Erano al pascolo sulla Pietraborga, come tutti i giorni, quel 29 luglio 1915. Adesso che la scuola era finita, Giovannino stava sulla montagna con la piccola mandria che i suoi genitori gli affidavano. Stava lì dal mattino presto sino al tardo pomeriggio, quando rientrava per aiutarli a mungere le bestie, sazie dell’erba e dei fiori profumati che nascevano su questa altura tra Trana, Sangano e Piossasco.
“Chissà se il treno va sino in America?”, pensò Giovannino sedendosi con il suo fagotto di polenta e toma sul pianerottolo di pietra da cui si godeva la panoramica migliore, guardando il vapore del trenino che s’alzava sino al cielo e ascoltando il suo fischio risuonare tra le antiche pietre che lo circondavano.
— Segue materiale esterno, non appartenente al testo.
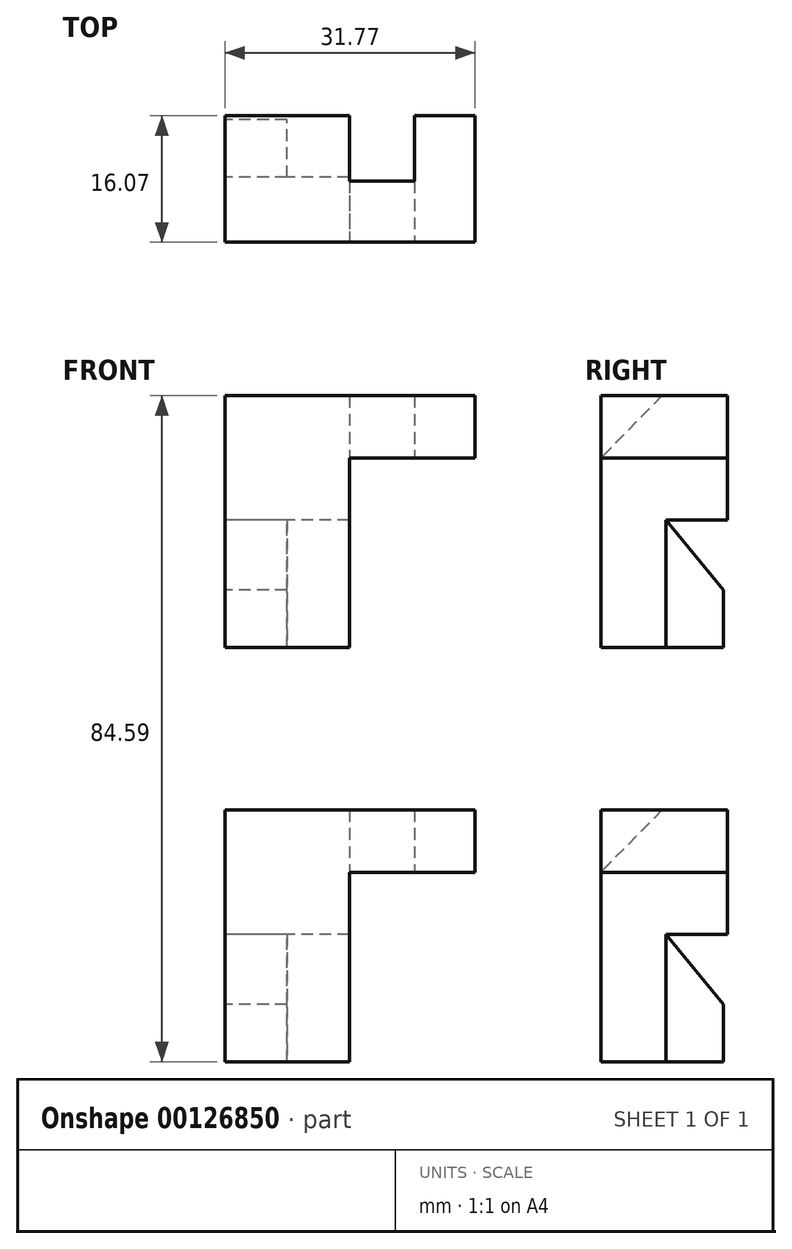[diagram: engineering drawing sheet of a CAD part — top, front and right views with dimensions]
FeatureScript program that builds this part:
annotation { "Feature Type Name" : "Feature", "Feature Type Description" : "" }
export const myFeature = defineFeature(function(context is Context, id is Id, definition is map)
    precondition{}
    {
        {
            var Q0;
            Q0=qCreatedBy(makeId("Front.planeOp"),FACE);
            var sketch = newSketch(context, id + "F0", { "sketchPlane" : qUnion([Q0])});
            skLineSegment(sketch, "E0.bottom", {"start": v(7.9, 7.9) * mm, "end": v(-7.9, 7.9) * mm});
            skLineSegment(sketch, "E0.top", {"start": v(7.9, -7.9) * mm, "end": v(-7.9, -7.9) * mm});
            skLineSegment(sketch, "E0.left", {"start": v(7.9, 7.9) * mm, "end": v(7.9, -7.9) * mm});
            skLineSegment(sketch, "E0.right", {"start": v(-7.9, 7.9) * mm, "end": v(-7.9, -7.9) * mm});
            skPoint(sketch, "E0.middle", {"position": v(0, 0) * mm});
            skSolve(sketch);
        }
        {
            var Q0;
            Q0=makeQuery(id+"F0.imprint","IMPRINT",FACE,{"disambiguationData":[TD([[makeQuery(id+"F0.imprint","IMPRINT",EDGE,{"derivedFrom":sQuery(id+"F0.wireOp",EDGE,"E0.bottom")}),1.0]])]});
            extrude(context, id + "F1", {"entities" : qUnion([Q0]), "oppositeDirection" : true, "depth" : 16.07 * mm});
        }
        {
            var Q0;
            Q0=makeQuery(id+"F1.opExtrude","SWEPT_FACE",FACE,{"disambiguationData":[OSD([sQuery(id+"F0.wireOp",EDGE,"E0.left")])]});
            var sketch = newSketch(context, id + "F2", { "sketchPlane" : qUnion([Q0])});
            skLineSegment(sketch, "E1", {"start": v(0, 7.9) * mm, "end": v(7.76, 7.9) * mm});
            skLineSegment(sketch, "E2", {"start": v(0, 7.9) * mm, "end": v(0, 0.15) * mm});
            skLineSegment(sketch, "E3", {"start": v(7.76, 7.9) * mm, "end": v(0, 0) * mm});
            skSolve(sketch);
        }
        {
            var Q0;
            Q0=makeQuery(id+"F2.imprint","IMPRINT",FACE,{"disambiguationData":[TD([[makeQuery(id+"F2.imprint","IMPRINT",EDGE,{"derivedFrom":sQuery(id+"F2.wireOp",EDGE,"E1")}),1.0]])]});
            extrude(context, id + "F3", {"entities" : qUnion([Q0]), "operationType" : NewBodyOperationType.ADD, "depth" : 8.27 * mm});
        }
        {
            var Q0;
            Q0=makeQuery(id+"F3.opExtrude","CAP_FACE",FACE,{"disambiguationData":[OSD([sQuery(id+"F0.wireOp",EDGE,"E0.left"),sQuery(id+"F2.wireOp",EDGE,"E1"),sQuery(id+"F2.wireOp",EDGE,"E2"),sQuery(id+"F2.wireOp",EDGE,"E3")])],"isStart":false});
            var sketch = newSketch(context, id + "F4", { "sketchPlane" : qUnion([Q0])});
            skLineSegment(sketch, "E4.0", {"start": v(16.07, 7.9) * mm, "end": v(16.07, -7.9) * mm});
            skLineSegment(sketch, "E5.bottom", {"start": v(0, 7.9) * mm, "end": v(16.07, 7.9) * mm});
            skLineSegment(sketch, "E5.top", {"start": v(0, 0) * mm, "end": v(16.07, 0) * mm});
            skLineSegment(sketch, "E5.left", {"start": v(0, 7.9) * mm, "end": v(0, 0) * mm});
            skLineSegment(sketch, "E5.right", {"start": v(16.07, 7.9) * mm, "end": v(16.07, 0) * mm});
            skSolve(sketch);
        }
        {
            var Q0;
            {var subQ0=sQuery(id+"F4.wireOp",EDGE,"E5.left");Q0=makeQuery(id+"F4.imprint","IMPRINT",FACE,{"disambiguationData":[TD([[makeQuery(id+"F4.imprint","IMPRINT",EDGE,{"derivedFrom":subQ0}),1.0]])]});}
            var Q1;
            Q1=makeQuery(id+"F4.imprint","IMPRINT",FACE,{"disambiguationData":[TD([[makeQuery(id+"F4.imprint","IMPRINT",EDGE,{"derivedFrom":sQuery(id+"F4.wireOp",EDGE,"E5.top")}),1.0]])]});
            extrude(context, id + "F5", {"entities" : qUnion([Q0, Q1]), "operationType" : NewBodyOperationType.ADD, "depth" : 7.68 * mm});
        }
        {
            var Q0;
            {var subQ0=sQuery(id+"F0.wireOp",EDGE,"E0.left");Q0=makeQuery(id+"F5.boolean.opBoolean","MERGE",FACE,{"derivedFrom":[makeQuery(id+"F3.boolean.opBoolean","MERGE",FACE,{"derivedFrom":[makeQuery(id+"F1.opExtrude","CAP_FACE",FACE,{"disambiguationData":[OSD([sQuery(id+"F0.wireOp",EDGE,"E0.bottom"),sQuery(id+"F0.wireOp",EDGE,"E0.top"),subQ0,sQuery(id+"F0.wireOp",EDGE,"E0.right")])],"isStart":true}),makeQuery(id+"F3.opExtrude","SWEPT_FACE",FACE,{"disambiguationData":[OSD([subQ0,sQuery(id+"F2.wireOp",EDGE,"E2")])]})]}),makeQuery(id+"F5.opExtrude","SWEPT_FACE",FACE,{"disambiguationData":[OSD([sQuery(id+"F4.wireOp",EDGE,"E5.left")])]})]});}
            var sketch = newSketch(context, id + "F6", { "sketchPlane" : qUnion([Q0])});
            skLineSegment(sketch, "E6.bottom", {"start": v(-7.9, -7.9) * mm, "end": v(7.9, -7.9) * mm});
            skLineSegment(sketch, "E6.top", {"start": v(-7.9, -24.07) * mm, "end": v(7.9, -24.07) * mm});
            skLineSegment(sketch, "E6.left", {"start": v(-7.9, -7.9) * mm, "end": v(-7.9, -24.07) * mm});
            skLineSegment(sketch, "E6.right", {"start": v(7.9, -7.9) * mm, "end": v(7.9, -24.07) * mm});
            skSolve(sketch);
        }
        {
            var Q0;
            Q0 = qSketchRegion(id + "F6", true);
            extrude(context, id + "F7", {"entities" : qUnion([Q0]), "operationType" : NewBodyOperationType.ADD, "oppositeDirection" : true, "depth" : 8.26 * mm});
        }
        {
            var Q0;
            Q0=makeQuery(id+"F7.boolean.opBoolean","MERGE",FACE,{"derivedFrom":[makeQuery(id+"F1.opExtrude","SWEPT_FACE",FACE,{"disambiguationData":[OSD([sQuery(id+"F0.wireOp",EDGE,"E0.right")])]}),makeQuery(id+"F7.opExtrude","SWEPT_FACE",FACE,{"disambiguationData":[OSD([sQuery(id+"F6.wireOp",EDGE,"E6.left")])]})]});
            var sketch = newSketch(context, id + "F8", { "sketchPlane" : qUnion([Q0])});
            skLineSegment(sketch, "E7", {"start": v(-8.26, -24.07) * mm, "end": v(-15.56, -24.07) * mm});
            skLineSegment(sketch, "E8", {"start": v(-15.56, -24.07) * mm, "end": v(-15.56, -16.77) * mm});
            skLineSegment(sketch, "E9", {"start": v(-15.56, -16.77) * mm, "end": v(-8.26, -7.9) * mm});
            skSolve(sketch);
        }
        {
            var Q0;
            Q0=makeQuery(id+"F8.imprint","IMPRINT",FACE,{"disambiguationData":[TD([[makeQuery(id+"F8.imprint","IMPRINT",EDGE,{"derivedFrom":sQuery(id+"F8.wireOp",EDGE,"E7")}),-1.0]])]});
            extrude(context, id + "F9", {"entities" : qUnion([Q0]), "operationType" : NewBodyOperationType.ADD, "oppositeDirection" : true, "depth" : 7.89 * mm});
        }
        {
            var Q0;
            Q0=makeQuery(id+"F1.opExtrude","SWEPT_BODY",BODY,{"disambiguationData":[OSD([sQuery(id+"F0.wireOp",EDGE,"E0.bottom"),sQuery(id+"F0.wireOp",EDGE,"E0.top"),sQuery(id+"F0.wireOp",EDGE,"E0.left"),sQuery(id+"F0.wireOp",EDGE,"E0.right")])]});
            transform(context, id + "F10", {"entities" : qUnion([Q0]), "transformType" : TransformType.TRANSLATION_3D, "dx" : 0 * mm, "dy" : 0 * mm, "dz" : 52.6 * mm, "makeCopy" : true});
        }
    });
“Chissà se devo ancora studiare tanto alla scuola delle Prese per poter andare in America…Mi piace imparare a scrivere e a far di conto, ma forse non mi serve mica tanto se poi devo solo continuare a mandare avanti la cascina di mamma e papà”, disse ancora Giovannino alla Nerina, che gli rispose con un muggito.
Chissà se nel linguaggio delle vacche quel verso volesse suonare come un avvertimento a non sedersi troppo sul bordo della pietra, a non sporgersi troppo in là per guardare il trenino che scompariva dietro la curva, a non pensare troppo all’America…
Giovannino fu trovato da suo papà che era già notte. Alla luce delle lampade a petrolio, lui e i due vicini di casa, vedendo tornare la Nerina e le altre vacche senza il piccolo Giovannino, erano usciti di casa, chiamandolo a gran voce lungo il sentiero che dalle Prese porta alla Pietraborga.
Lo trovarono in fondo ad un dirupo, con vicino il fagotto di polenta e toma e i sogni infranti dei suoi 10 anni.